La riforma aveva come obiettivo superare la la Legge 36/1904 “Disposizioni sui manicomi e sugli alienati” che relegava in uno spazio chiuso qualsiasi persona sofferente di mente, e non solo: gli ospedali psichiatrici accoglievano uomini e donne senza dimora, indigenti, alcolizzati, adulti e bambini abbandonati, persone con menomazioni fisiche, che vivevano rinchiusi in una condizione che ricordava più la detenzione che la cura; molte patologie erano trattate con contenzione e sedativi, alcune persone non avevano rapporti con gli altri e con l'esterno, tanti passavano le giornate nell'inattività totale e private di ogni contatto familiare.

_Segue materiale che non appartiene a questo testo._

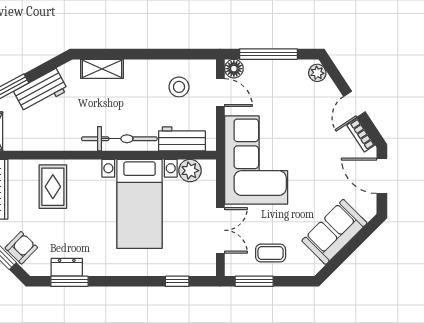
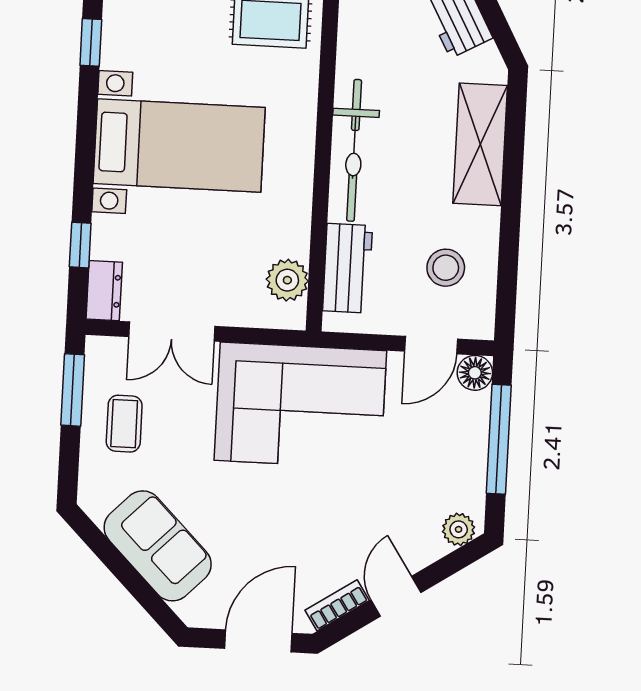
shelving: (102, 69) -> (480, 144), width x1.50, depth x1.33
door: (354, 104) -> (396, 596), hinge flipped
bed with nightstands: (140, 204) -> (179, 145), moved, turned 180
dresser: (67, 267) -> (104, 291), moved
window: (69, 281) -> (91, 42), width x0.67

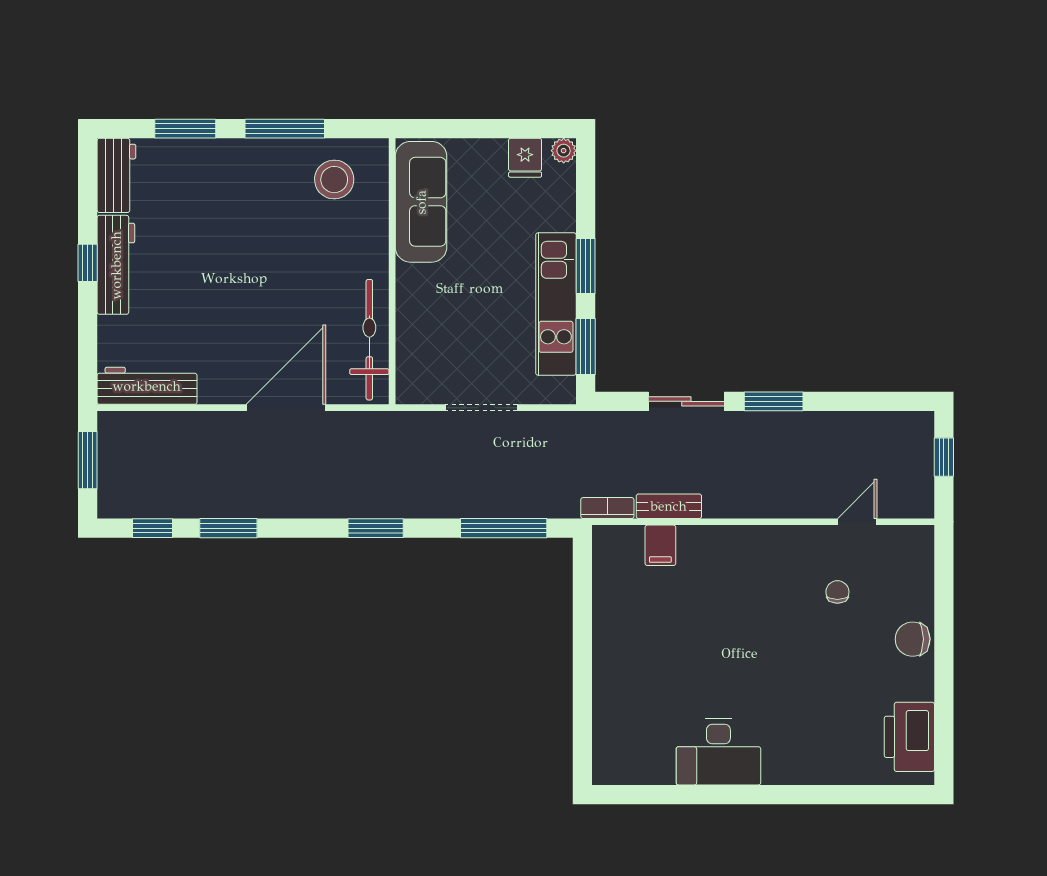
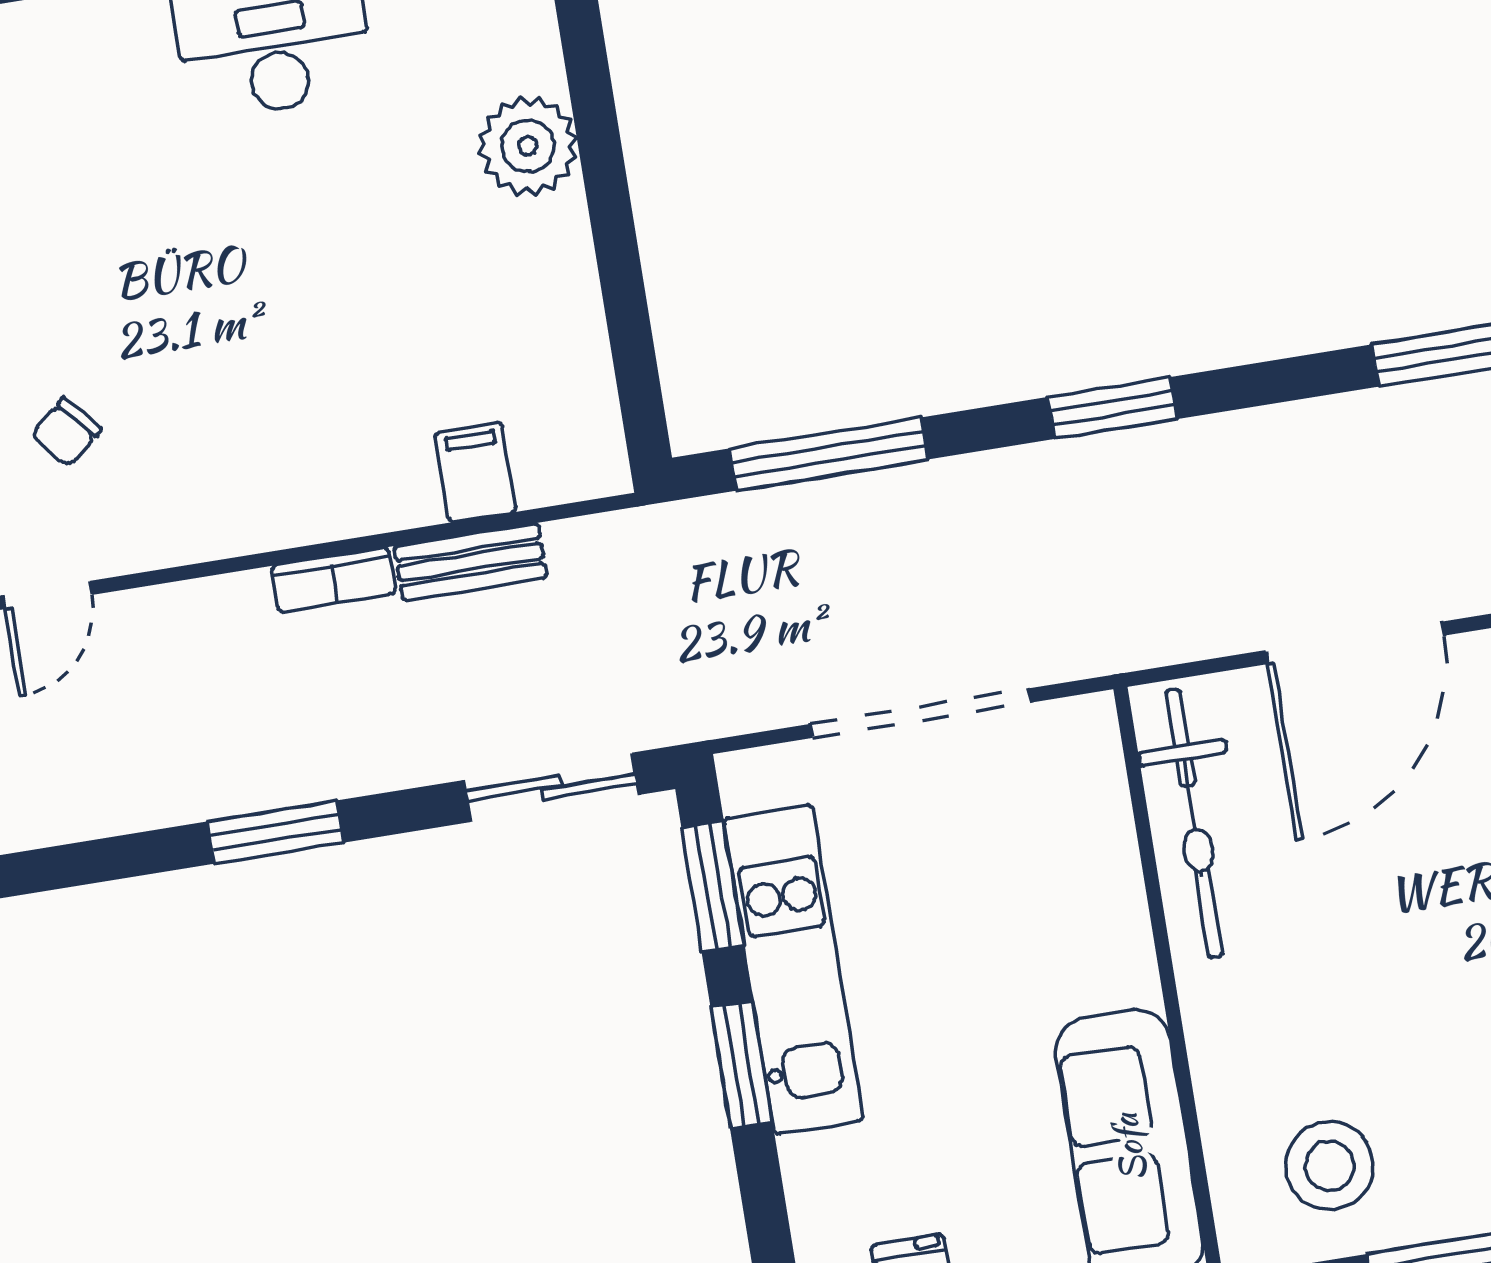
sliding door: (686, 401) -> (551, 787), moved
doorway: (482, 408) -> (921, 713), width x1.36
bookcase: (607, 508) -> (333, 580), moved
chair: (837, 592) -> (66, 432), turned 50
plant: (614, 685) -> (528, 146), added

Basaglia ha dedicato la sua vita professionale alla difesa dei diritti umani delle persone affette da disturbi mentali. Ha lottato contro la discriminazione e lo stigma sociale associato alla malattia mentale, promuovendo la dignità e l'autonomia delle persone con problemi psichiatrici. In questo modo ha anticipato di parecchio l’attuale e più diffuso pensiero moderno verso le persone con disabilità e sulla possibilità della loro effettiva inclusione nel mondo del lavoro e dunque nella comunità.

Non solo consensi
La sua carriera è stata caratterizzata da meriti significativi, ma anche da polemiche e accesi dibattiti. L’aver avallato la chiusura dei manicomi ha suscitato numerose polemiche e preoccupazioni riguardo alla sicurezza e al benessere dei pazienti, specialmente per quelli con necessità di cure costanti.

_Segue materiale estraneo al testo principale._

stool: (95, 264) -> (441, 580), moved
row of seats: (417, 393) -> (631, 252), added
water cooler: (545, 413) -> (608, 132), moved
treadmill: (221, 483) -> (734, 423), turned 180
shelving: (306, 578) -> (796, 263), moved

La comunità medica non ha reagito infatti in modo univoco alla chiusura di queste strutture. C’è chi ha dato una lettura molto critica sostenendo che la rapidità di questo provvedimento non ha consentito alle persone dimesse di ricevere adeguata accoglienza e sostegno, condannandole a marginalizzazione, isolamento, degrado sociale, al punto da metterle in pericolo. C’è anche chi ha visto nel suo approccio alla malattia mentale una visione forse troppo semplicistica di risoluzione dei disturbi della psiche che portava a sminuirne la gravità e il controllo.
Nonostante tutto l'eredità di Franco Basaglia rimane significativa, e il suo lavoro ha ispirato molte riforme e innovazioni nel trattamento dei disturbi psicologici e psichiatrici in tutto il mondo. La sua visione empatica e gli sforzi per promuovere i diritti delle persone affette da malattie mentali continuano a influenzare positivamente la pratica clinica e la politica sanitaria.
Aver proposto coraggiosamente un pensiero rivoluzionario in questo campo così stigmatizzato e divisivo, ha contribuito al consolidamento attuale di una sensiblità più diffusa verso le esigenze dei pazienti e, in generale, nella percezione dei disturbi mentali, visti come un terreno di riflessione su cui si può lavorare senza escludere nessuno.
La capacità di vedere la persona oltre al problema, o non solo identificandola esclusivamente con il suo problema, ha riportato l'essere umano al centro, garantendo una certa accuratezza nel trattamento e anche una maggiore accettazione da parte della società. Non sono infatti troppo lontani i tempi in cui depressione, schizofrenia e altri disturbi venivano trattati con electroshock e isolamento sociale, di fatto peggiorando le condizioni del paziente. E non sono neanche lontani i tempi in cui, per ignoranza, pregiudizio e vergogna chiunque manifestasse un qualsiasi disturbo veniva spesso segregato in casa dalle stesse famiglie.
Forse una società che pretende la performance a tutti i costi come la nostra non è ancora del tutto pronta a una vera inclusione ma è innegabile lo sforzo, che a vario titolo e in tanti ambiti, da quello medico a quello culturale e scolastico, si sta compiendo per la garanzia di diritti che siano finalmente a tutela di tutti e tutte.